To bring this application together, we can use a dispatcher pattern within the main()
function of the application. This dispatcher uses the first argument to the program to switch between the entry points of the subcommands. This code is able to dispatch to two or more subcommands:
package main
import (
"fmt"
"os"
"github.ibm.com/mike-rhodes/discourse/internal/greet"
"github.ibm.com/mike-rhodes/discourse/internal/farewell"
)
var commands = map[string]func([]string){
"greet": greet.Greet,
"farewell": farewell.Farewell,
}
func main() {
if len(os.Args) == 1 {
fmt.Println(usage())
os.Exit(1)
}
cmd, ok := commands[os.Args[1]]
if !ok {
fmt.Println(usage())
os.Exit(1)
}
cmd(os.Args[2:])
}
func usage() string {
s := "Usage: sl [command] [options]\nAvailable commands:\n"
for k := range commands {
s += " - " + k + "\n"
}
return s
}
This command is run as:
> discourse greet --name Mike
Good morning Mike!
> discourse farewell --name Mike
Until we meet again, Mike, farewell!
Global options in subcommands
Sometimes an option really is global, and complex enough that you don’t want every subcommand to have to implement its logic. An example might be a debug flag which alters the log level throughout the application; it might be easier to create a single logger in the main()
dispatcher code set to the right log level, then pass that logger to subcommand code.

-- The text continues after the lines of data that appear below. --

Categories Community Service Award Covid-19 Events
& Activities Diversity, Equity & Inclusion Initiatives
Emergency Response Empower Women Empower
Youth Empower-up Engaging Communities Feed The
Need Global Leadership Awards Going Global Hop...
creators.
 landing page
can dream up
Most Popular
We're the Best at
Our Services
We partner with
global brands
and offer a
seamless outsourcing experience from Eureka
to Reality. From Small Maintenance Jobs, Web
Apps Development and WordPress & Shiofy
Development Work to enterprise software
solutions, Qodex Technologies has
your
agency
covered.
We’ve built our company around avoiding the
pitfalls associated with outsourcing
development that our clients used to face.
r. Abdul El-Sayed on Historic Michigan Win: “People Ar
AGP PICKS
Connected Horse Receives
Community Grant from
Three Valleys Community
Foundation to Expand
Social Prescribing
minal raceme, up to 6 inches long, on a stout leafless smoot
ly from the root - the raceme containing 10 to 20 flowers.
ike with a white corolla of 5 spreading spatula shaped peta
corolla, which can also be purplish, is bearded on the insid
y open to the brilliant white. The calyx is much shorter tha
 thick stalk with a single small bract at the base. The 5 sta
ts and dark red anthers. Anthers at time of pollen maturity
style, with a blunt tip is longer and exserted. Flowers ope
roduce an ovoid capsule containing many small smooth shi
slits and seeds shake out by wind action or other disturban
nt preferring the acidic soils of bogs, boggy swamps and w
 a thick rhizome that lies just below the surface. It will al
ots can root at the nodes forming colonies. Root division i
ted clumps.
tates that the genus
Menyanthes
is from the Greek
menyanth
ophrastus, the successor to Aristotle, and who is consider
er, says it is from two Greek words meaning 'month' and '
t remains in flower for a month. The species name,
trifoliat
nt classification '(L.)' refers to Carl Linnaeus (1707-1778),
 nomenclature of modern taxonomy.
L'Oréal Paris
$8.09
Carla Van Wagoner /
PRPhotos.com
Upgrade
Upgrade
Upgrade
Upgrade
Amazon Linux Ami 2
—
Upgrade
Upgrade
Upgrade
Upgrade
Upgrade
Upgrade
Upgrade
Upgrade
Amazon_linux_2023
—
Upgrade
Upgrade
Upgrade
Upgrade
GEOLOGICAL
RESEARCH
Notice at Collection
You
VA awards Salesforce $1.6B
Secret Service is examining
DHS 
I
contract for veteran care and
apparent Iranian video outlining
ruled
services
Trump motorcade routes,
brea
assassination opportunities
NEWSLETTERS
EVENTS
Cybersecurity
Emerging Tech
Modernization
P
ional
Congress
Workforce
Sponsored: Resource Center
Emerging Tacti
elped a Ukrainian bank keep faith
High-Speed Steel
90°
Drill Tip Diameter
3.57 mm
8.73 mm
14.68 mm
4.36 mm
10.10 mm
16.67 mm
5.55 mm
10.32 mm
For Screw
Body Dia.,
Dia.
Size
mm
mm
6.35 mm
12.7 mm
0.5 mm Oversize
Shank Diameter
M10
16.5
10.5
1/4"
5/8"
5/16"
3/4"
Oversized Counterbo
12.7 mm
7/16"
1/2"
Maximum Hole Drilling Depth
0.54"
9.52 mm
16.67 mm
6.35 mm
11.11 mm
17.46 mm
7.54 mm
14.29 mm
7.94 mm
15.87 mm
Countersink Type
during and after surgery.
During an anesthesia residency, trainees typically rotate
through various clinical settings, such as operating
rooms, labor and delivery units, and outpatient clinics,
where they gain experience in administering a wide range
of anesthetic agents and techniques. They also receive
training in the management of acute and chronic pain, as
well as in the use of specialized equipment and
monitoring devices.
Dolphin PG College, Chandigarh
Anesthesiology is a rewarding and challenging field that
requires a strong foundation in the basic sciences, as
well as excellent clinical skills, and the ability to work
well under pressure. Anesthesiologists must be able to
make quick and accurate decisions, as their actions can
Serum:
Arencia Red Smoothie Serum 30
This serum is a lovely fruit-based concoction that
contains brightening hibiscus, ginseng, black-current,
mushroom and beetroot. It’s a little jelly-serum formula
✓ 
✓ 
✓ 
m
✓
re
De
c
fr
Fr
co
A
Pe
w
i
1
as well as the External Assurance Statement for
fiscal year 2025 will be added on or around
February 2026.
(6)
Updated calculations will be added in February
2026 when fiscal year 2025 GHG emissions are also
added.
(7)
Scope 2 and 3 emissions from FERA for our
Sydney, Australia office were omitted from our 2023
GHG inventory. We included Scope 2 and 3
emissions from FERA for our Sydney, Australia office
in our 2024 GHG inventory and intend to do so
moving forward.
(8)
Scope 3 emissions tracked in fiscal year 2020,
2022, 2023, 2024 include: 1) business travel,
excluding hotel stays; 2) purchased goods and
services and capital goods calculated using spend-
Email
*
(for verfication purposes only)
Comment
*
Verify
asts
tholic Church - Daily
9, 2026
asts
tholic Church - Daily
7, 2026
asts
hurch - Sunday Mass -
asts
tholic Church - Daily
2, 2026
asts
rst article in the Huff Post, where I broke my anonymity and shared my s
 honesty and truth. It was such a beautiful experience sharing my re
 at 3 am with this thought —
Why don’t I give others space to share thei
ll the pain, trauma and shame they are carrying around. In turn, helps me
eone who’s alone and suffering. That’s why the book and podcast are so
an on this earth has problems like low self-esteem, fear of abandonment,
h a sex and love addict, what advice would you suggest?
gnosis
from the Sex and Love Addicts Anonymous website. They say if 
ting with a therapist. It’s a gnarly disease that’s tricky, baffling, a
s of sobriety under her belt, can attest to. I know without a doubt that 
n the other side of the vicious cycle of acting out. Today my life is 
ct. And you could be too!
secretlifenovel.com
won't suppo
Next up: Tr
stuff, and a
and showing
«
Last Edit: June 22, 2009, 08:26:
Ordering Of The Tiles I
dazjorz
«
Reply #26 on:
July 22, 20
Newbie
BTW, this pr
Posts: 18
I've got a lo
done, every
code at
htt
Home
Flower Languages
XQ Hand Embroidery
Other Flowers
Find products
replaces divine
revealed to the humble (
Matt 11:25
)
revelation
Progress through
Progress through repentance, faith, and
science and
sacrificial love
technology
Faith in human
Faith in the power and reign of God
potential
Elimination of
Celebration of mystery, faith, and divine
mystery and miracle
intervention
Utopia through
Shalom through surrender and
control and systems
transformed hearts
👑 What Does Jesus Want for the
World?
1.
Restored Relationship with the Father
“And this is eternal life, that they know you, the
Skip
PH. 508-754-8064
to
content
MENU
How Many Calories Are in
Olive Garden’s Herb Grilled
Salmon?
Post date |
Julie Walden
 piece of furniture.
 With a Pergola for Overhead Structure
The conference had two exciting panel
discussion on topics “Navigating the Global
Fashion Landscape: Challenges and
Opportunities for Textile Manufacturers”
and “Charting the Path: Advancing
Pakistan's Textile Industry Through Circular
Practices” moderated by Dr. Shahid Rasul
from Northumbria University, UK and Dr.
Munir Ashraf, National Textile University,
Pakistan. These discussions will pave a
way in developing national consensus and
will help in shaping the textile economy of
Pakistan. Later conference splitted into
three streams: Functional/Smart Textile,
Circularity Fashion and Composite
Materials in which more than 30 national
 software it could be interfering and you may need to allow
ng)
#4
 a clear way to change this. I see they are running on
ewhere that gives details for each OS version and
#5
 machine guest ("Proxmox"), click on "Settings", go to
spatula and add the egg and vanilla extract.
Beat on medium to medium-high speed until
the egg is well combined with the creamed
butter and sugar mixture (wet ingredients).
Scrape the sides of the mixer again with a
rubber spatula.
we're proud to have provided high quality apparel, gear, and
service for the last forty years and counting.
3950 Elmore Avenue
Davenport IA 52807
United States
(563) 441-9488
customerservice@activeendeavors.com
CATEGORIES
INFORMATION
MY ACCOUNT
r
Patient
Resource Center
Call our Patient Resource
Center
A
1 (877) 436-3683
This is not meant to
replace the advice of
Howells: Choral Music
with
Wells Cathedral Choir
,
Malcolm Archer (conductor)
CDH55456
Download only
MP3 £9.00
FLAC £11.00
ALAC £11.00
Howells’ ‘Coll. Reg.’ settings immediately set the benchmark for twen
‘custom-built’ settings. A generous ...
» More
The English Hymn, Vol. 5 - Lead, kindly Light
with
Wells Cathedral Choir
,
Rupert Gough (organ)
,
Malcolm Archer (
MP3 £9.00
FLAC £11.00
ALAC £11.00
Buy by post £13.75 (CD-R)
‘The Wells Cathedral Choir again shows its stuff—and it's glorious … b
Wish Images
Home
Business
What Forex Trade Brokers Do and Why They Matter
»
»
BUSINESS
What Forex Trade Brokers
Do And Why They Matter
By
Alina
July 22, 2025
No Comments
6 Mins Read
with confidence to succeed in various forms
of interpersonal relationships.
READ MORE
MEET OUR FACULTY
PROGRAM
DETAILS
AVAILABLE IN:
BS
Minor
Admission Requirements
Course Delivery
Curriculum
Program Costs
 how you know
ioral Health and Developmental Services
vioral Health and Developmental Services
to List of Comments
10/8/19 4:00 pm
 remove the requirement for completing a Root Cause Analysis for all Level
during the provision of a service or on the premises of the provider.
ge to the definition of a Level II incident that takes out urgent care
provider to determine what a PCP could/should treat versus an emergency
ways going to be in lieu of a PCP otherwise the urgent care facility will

When passed an array, a FlagSet.Parse()
will consume the flag-like arguments. That is, those that start with a -
, including those flags’ values. After Parse
hits anything un-flag-like, it stops, even if there are further flag-like things later. As we saw in positional arguments, it gives you the rest of the arguments via Args()
.
We can use this to create global options by accepting the global options before the subcommand name. Because the subcommand name looks un-flag-like, it will stop the parsing, meaning the subcommand and its arguments will end up in Args()
.
Invocation looks like this, with the global flags coming before the subcommand name:
> discourse --debug greet --name Mike
^ ^ ^-- subcommand flags
| `-- subcommand
`-- global option
We first need to create a FlagSet
containing the --debug
flag and use it to Parse
all of os.Args
. We can use the default flag
provided FlagSet
for that, using flag.Parse()
to parse the command line arguments. It will stop processing arguments once we hit farewall
(because farewell
doesn’t start with -
) and provide us ["farewall", "--name", "Mike"]
when we call flag.Args()
.
We can look at flag.Args()[0]
for the subcommand, then pass the remaining arguments into the subcommand function for it to process.
func main() {
// Define and parse the global options
debug := flag.Bool("debug", false, "print debug information")
flag.Parse()
// Pull the rest of the original arguments into a "subcommand line"
subcommand := flag.Args()
// Check we have a subcommand to run
if len(subcommand) == 0 {
printUsage()
os.Exit(1)
}
cmd, ok := commands[subcommand[0]]
if !ok {
printUsage()
os.Exit(1)
}
// Use our global option
if *debug {
log.Println("Debug info on")
}
// Call the subcommand with the remaining arguments
cmd(subcommand[1:])
}
Bringing it together
I’ve found that the flag
package provides for many of my needs when writing CLI applications. More than I first thought it would. I’ve found that the package produces decently readable code, particularly when used with the package-subcommand approach outlined above. I can often create natural feeling CLI applications without needing to reach for a more ostensibly feature-rich library.
You can find a complete skeleton application showing this approach on GitHub. It has subcommands; global flags; subcommand full and short-form flags; and positional arguments.